Hellboy
Hellboy

Reputation: 1239

Syntax error possibly due to different ruby versions

I have this line of code in my function:

people << {"id": person.id, "name": person.name, "age": person.age}

This ran fine in my development environment. But in my friend's pc, it says there is a syntax error in this line. It says that the colon in "id": person.id is wrong. Writing the above code as "id"=> person.id fixed the issue. Is this issue possibly due to different ruby versions?

Upvotes: 0

Views: 73

Answers (2)

J&#246;rg W Mittag
J&#246;rg W Mittag

Reputation: 369420

people << {"id": person.id, "name": person.name, "age": person.age}

This syntax is new in 2.2.0. Before 2.2, the Symbols in the JSON-style Hash literals could only be valid Ruby identifiers (strictly speaking, valid Ruby labels) and could not be quoted.

See Feature #4276: Allow use of quotes in symbol syntactic sugar for hashes for details.

Writing the above code as "id"=> person.id fixed the issue.
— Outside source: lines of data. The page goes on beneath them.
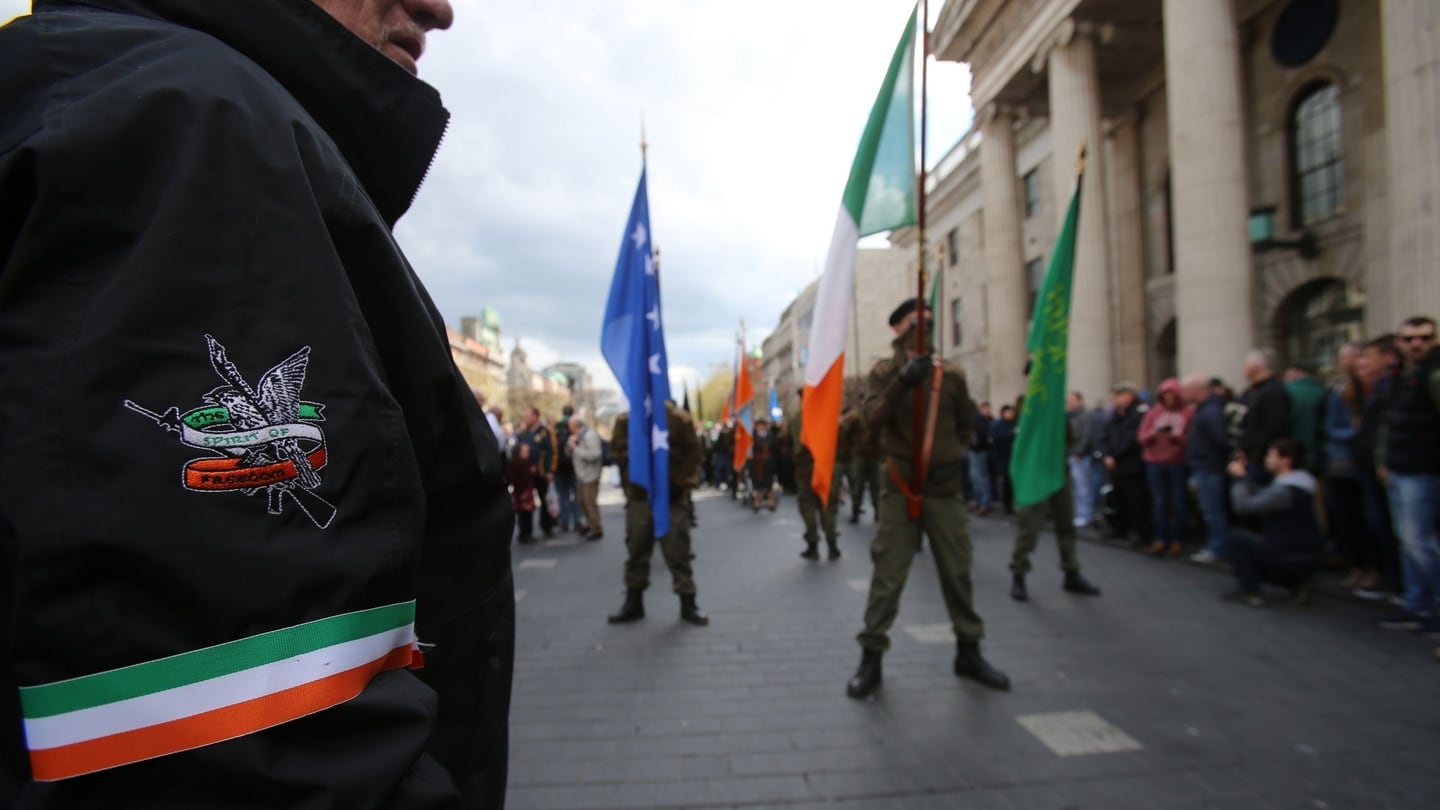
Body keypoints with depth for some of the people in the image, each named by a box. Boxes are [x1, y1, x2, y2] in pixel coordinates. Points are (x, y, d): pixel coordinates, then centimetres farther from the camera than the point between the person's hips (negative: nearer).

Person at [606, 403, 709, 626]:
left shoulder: (678, 418, -3)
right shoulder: (625, 420, 4)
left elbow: (693, 452, -3)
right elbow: (617, 451, 3)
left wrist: (683, 483, -11)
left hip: (672, 498, -2)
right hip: (638, 497, 2)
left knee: (678, 552, 2)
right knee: (636, 552, 11)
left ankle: (688, 604, 14)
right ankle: (633, 603, 25)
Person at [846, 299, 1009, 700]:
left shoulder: (951, 374, 3)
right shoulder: (884, 373, -2)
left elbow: (966, 423, 17)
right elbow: (873, 419, -18)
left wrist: (953, 455, 6)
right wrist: (903, 381, -28)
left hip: (945, 488, 3)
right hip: (901, 489, -2)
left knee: (958, 573, 11)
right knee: (887, 576, -1)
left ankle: (968, 653, 28)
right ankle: (871, 659, 10)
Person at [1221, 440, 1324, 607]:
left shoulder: (1284, 491, -24)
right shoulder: (1294, 485, 8)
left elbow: (1244, 506, -25)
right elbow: (1259, 498, 15)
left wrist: (1239, 478, -13)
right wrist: (1245, 475, 9)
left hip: (1285, 559, -10)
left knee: (1236, 537, -3)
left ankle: (1250, 591, -5)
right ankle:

Those two are not equivalent! The Hash above has Symbols as keys, your replacement has Strings as keys. There are several equivalent notations for the Hash literal above, but yours isn't:

{ id: person.id, name: person.name, age: person.age }                # 1.9+
{ 'id': person.id, 'name': person.name, 'age': person.age }          # 2.2+
{ :id => person.id, :name => person.name, :age => person.age }       # all versions
{ :'id' => person.id, :'name' => person.name, :'age' => person.age } # all versions
{ :"id" => person.id, :"name" => person.name, :"age" => person.age } # all versions

I ordered them roughly in order of preference, with the first one being the most preferred. You shouldn't quote Symbol literals that don't need quoting, and you shouldn't use double quotes if you don't intend to use interpolation.

Upvotes: 2

Babar Al-Amin
Babar Al-Amin

Reputation: 3984

Your friend is probably using Ruby < v1.9.

That short syntax was introduced in 1.9. Before that it was all hash rocket (=>) syntax.